Wo ein Richter, da ein We. The Revolution

Freiheit, Gleichheit, Kopf ab.

Selbst wenn ich wollte, könnte ich in We. The Revolution nicht nett sein. Ich kann versuchen fair zu sein, aber inmitten des Chaos der Französischen Revolution eine kleine Insel der Gerechtigkeit zu schaffen, wird nicht unbedingt entlohnt. Der Begriff der Gerechtigkeit wird dort ebenso locker definiert wie der der Gleichheit. Es gibt eben Menschen, die sind gleicher als andere und als Richter in diesem zerrissenen Paris entscheide ich, wer gleich genug ist.
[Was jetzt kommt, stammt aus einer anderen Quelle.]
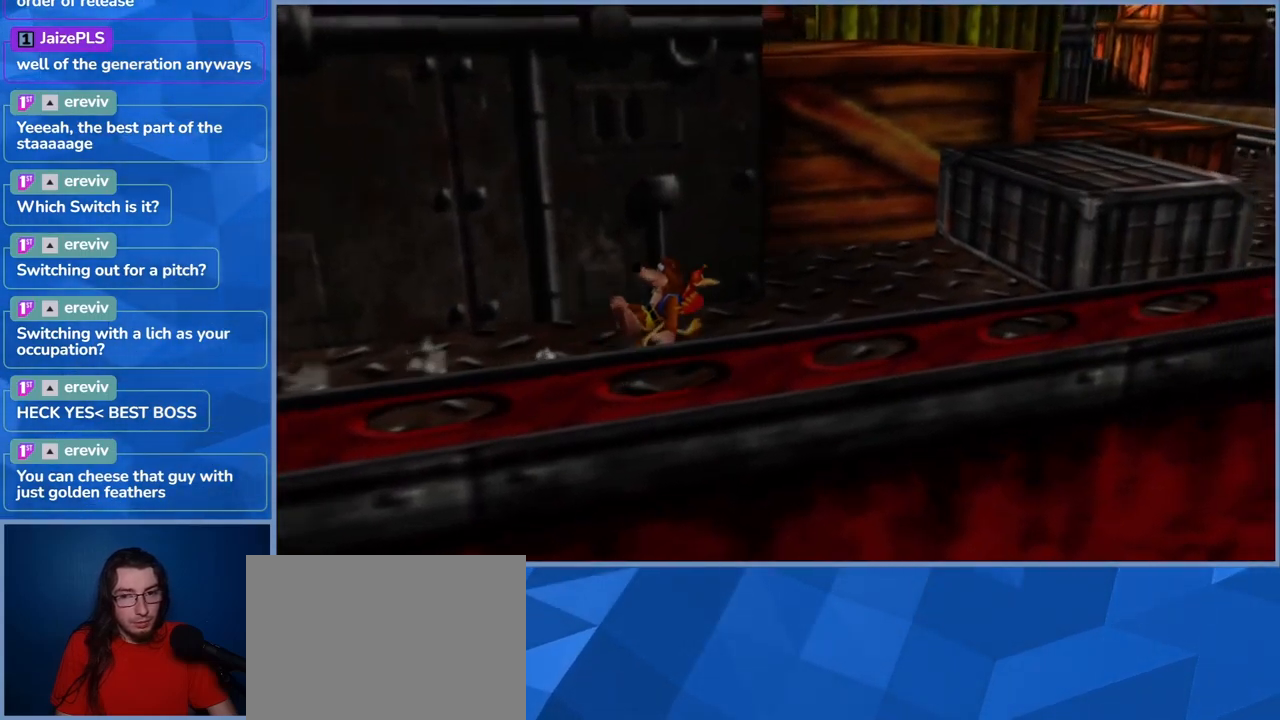
{"buttons": ["A", "L2"], "left_stick": "up-right", "right_stick": "center", "events": [[267, "A", "down"]]}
We. The Revolution von Polyslash ist das Spiel, das ich im Geschichtsunterricht gerne gespielt hätte. Es hätte die verwirrenden Ereignisse der Französischen Revolution eindeutig anschaulicher vermittelt als die üblichen Sachtexte. Wir befinden uns im Spiel nach der Abschaffung des Absolutismus und vor der Krönung Napoleons. Es ist eine unruhige Zeit, in der Menschen ihre Nachbarn denunzieren, Anhänger der Monarchie verfolgt werden und Revolutionäre sich von anderen Revolutionären abspalten. In We. The Revolution geht es um Girondisten und Jakobiner, den Nationalkonvent, die Terrorherrschaft von Robespierre, die Hinrichtungen von Ludwig XVI. und Marie Antoinette. All das verpackt in ansprechendes Gameplay, für das man dieses ganze Wissen gar nicht benötigt, und wunderschöne Illustrationen.
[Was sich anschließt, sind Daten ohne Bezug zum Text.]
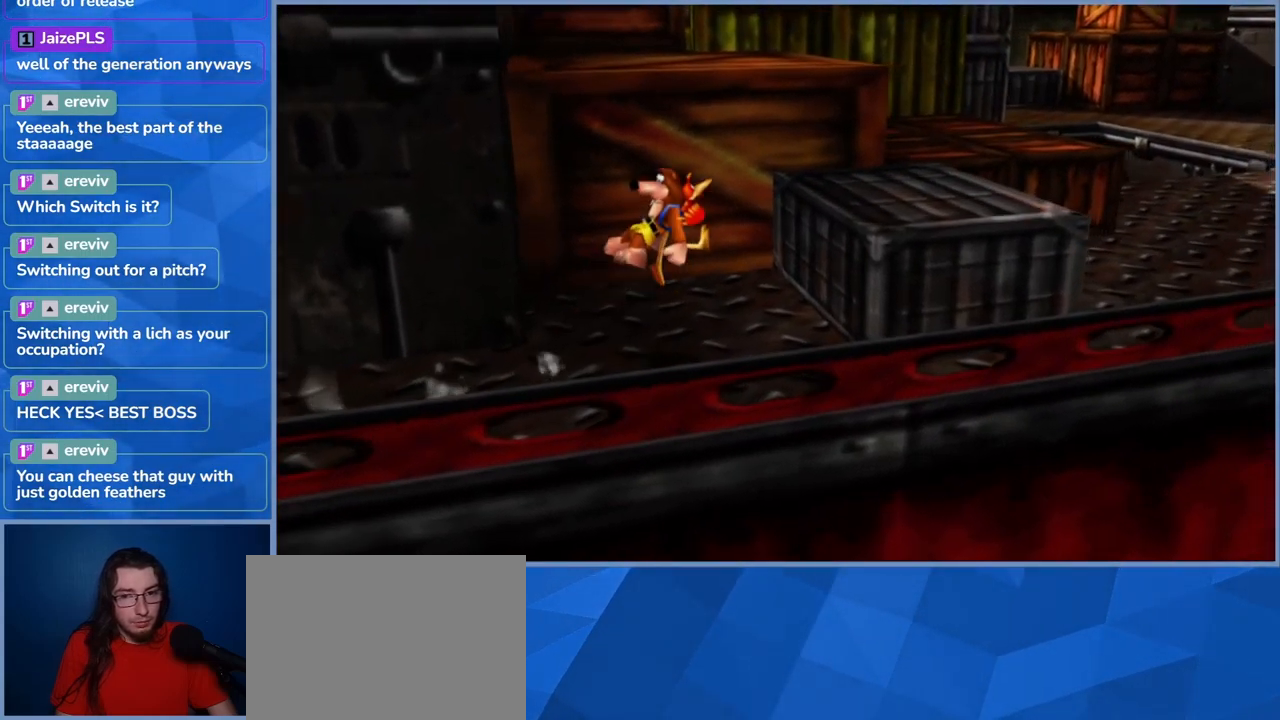
{"buttons": ["L2"], "left_stick": "up-right", "right_stick": "center", "events": [[234, "A", "up"]]}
Als Richter ist es nun an mir Beweismaterial zu sichten, Zeugen und Verdächtige zu befragen und letztendlich ein Urteil zu fällen. Dabei darf ich nicht zu lange Fragen stellen, das macht das Volk unruhig. Ich muss aber auch auf die politischen Fraktionen Rücksicht nehmen und nicht den falschen köpfen oder frei lassen, schließlich möchte ich nicht selbst auf der unangenehmen Seite der Guillotine landen. Ich entscheide beispielsweise auch, ob es Soldaten erlaubt sein soll, auf Aufständische zu schießen. Doch jede noch so gut gemeinte Wahl scheint in We. The Revolution tragische Konsequenzen zu haben. Um also die blutrünstige Meute und die ebenso gewaltbereiten Machthaber Frankreichs in Schach zu halten, bin ich unfair und manipulativ. Frei nach dem Motto, wenn das Volk kein Brot hat, soll es Kuchen essen oder eben Hinrichtungen bestaunen, schiebe ich nach Möglichkeit die ein oder andere Enthauptung dazwischen, stelle Suggestivfragen und beeinflusse die Meinung der Jury.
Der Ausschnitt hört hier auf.